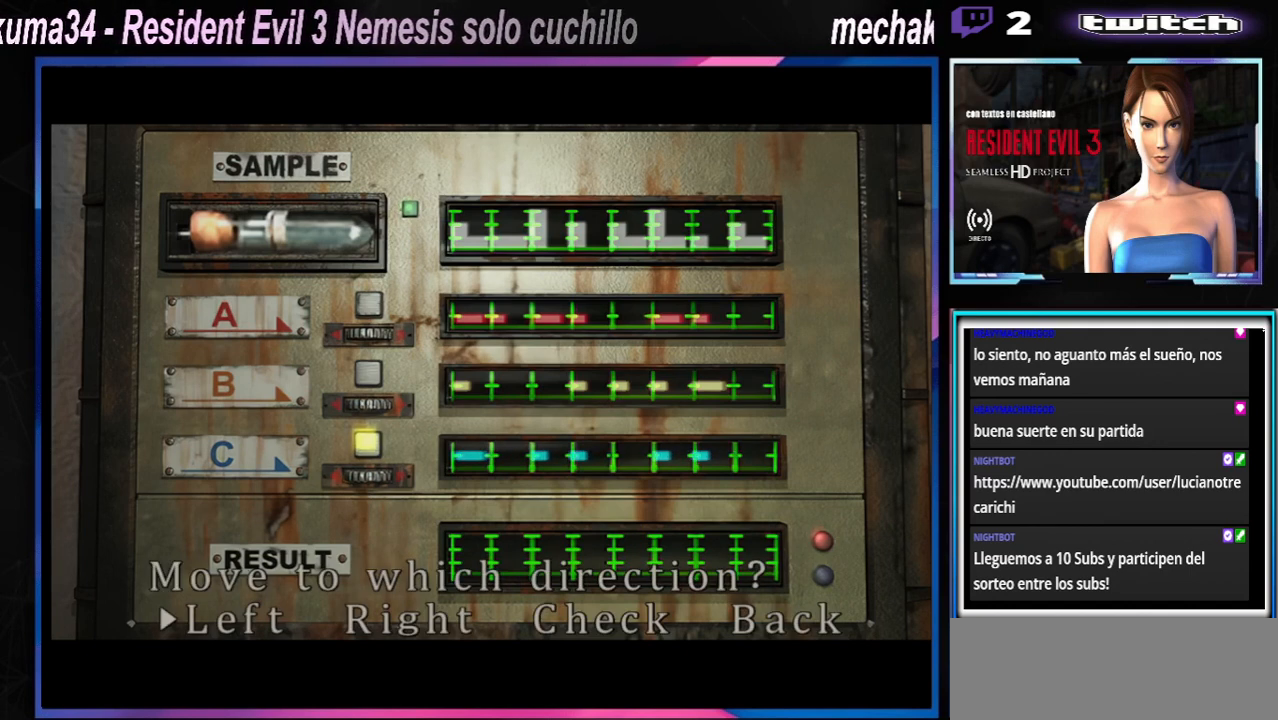
{"buttons": [], "left_stick": "center", "events": [[67, "A", "up"], [133, "A", "down"], [267, "A", "up"], [367, "A", "down"], [500, "A", "up"]]}
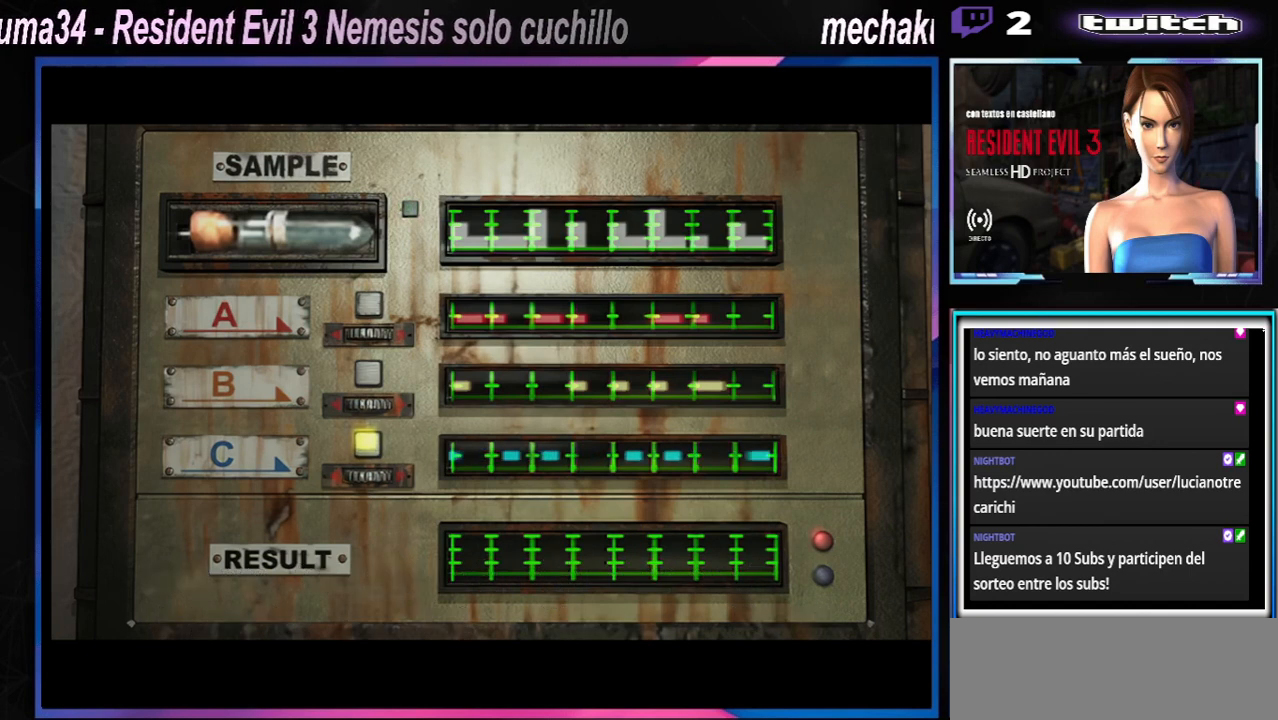
{"buttons": [], "left_stick": "center", "events": []}
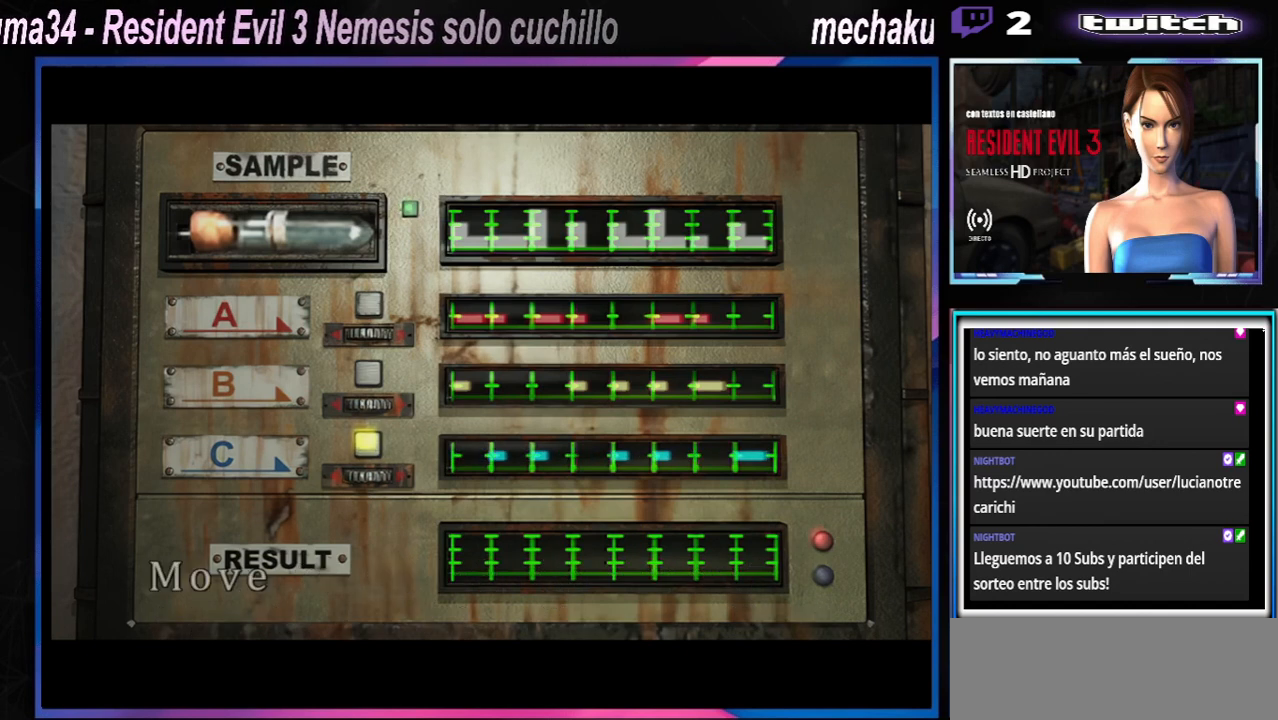
{"buttons": [], "left_stick": "center", "events": []}
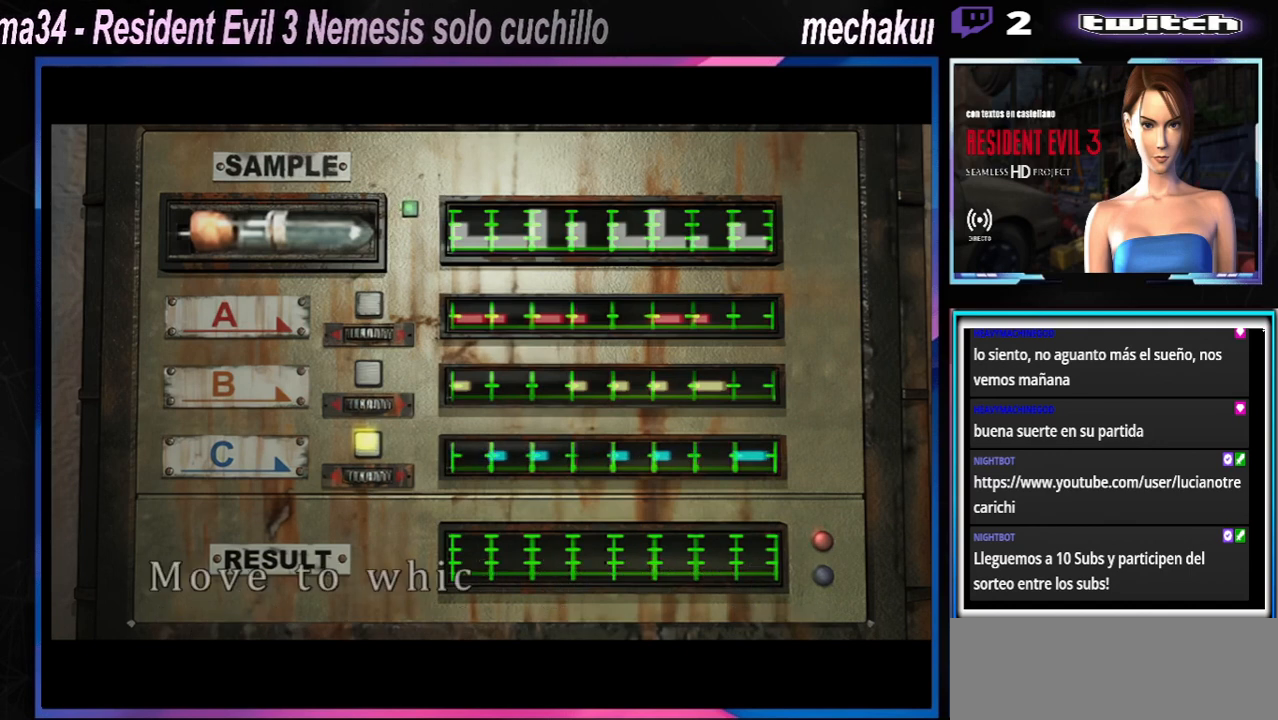
{"buttons": [], "left_stick": "center", "events": []}
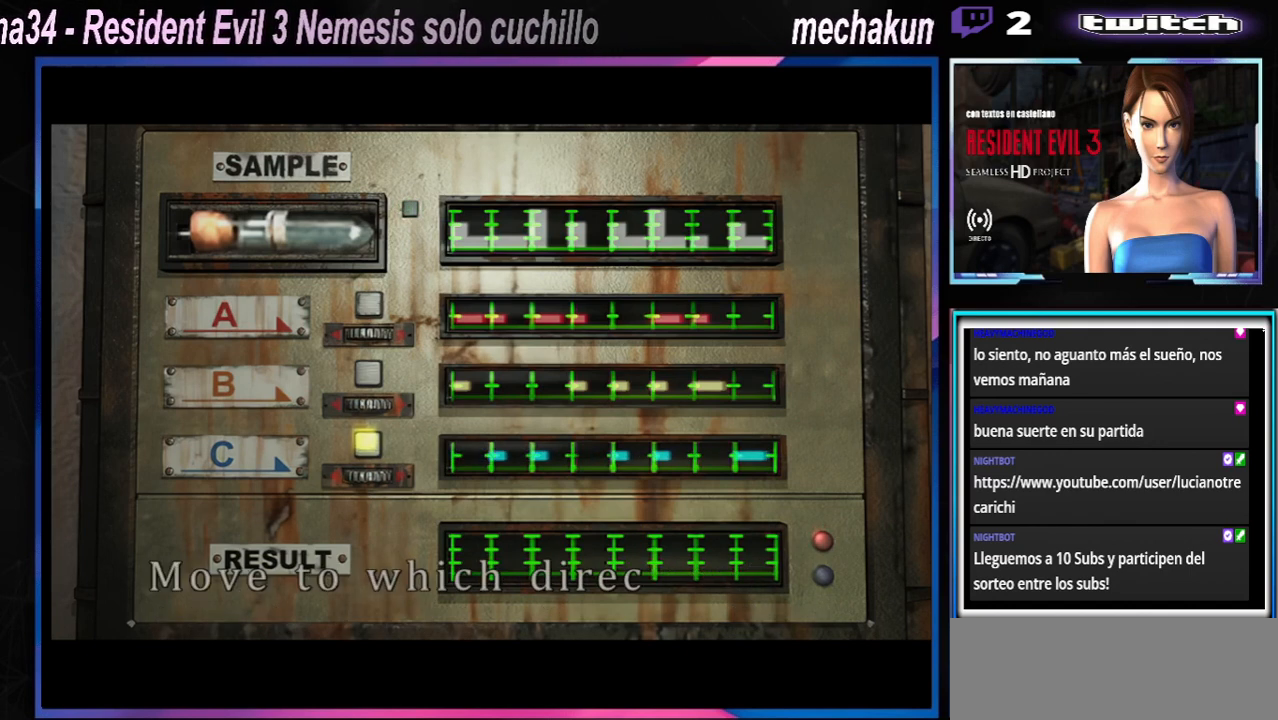
{"buttons": [], "left_stick": "center", "events": []}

□ □ □ □ □

## PROMPT
Could you set down the records above word for word, without any of the pictures?

## OUTPUT
{"buttons": [], "left_stick": "center", "events": [[67, "A", "up"], [133, "A", "down"], [267, "A", "up"], [367, "A", "down"], [500, "A", "up"]]}
{"buttons": [], "left_stick": "center", "events": []}
{"buttons": [], "left_stick": "center", "events": []}
{"buttons": [], "left_stick": "center", "events": []}
{"buttons": [], "left_stick": "center", "events": []}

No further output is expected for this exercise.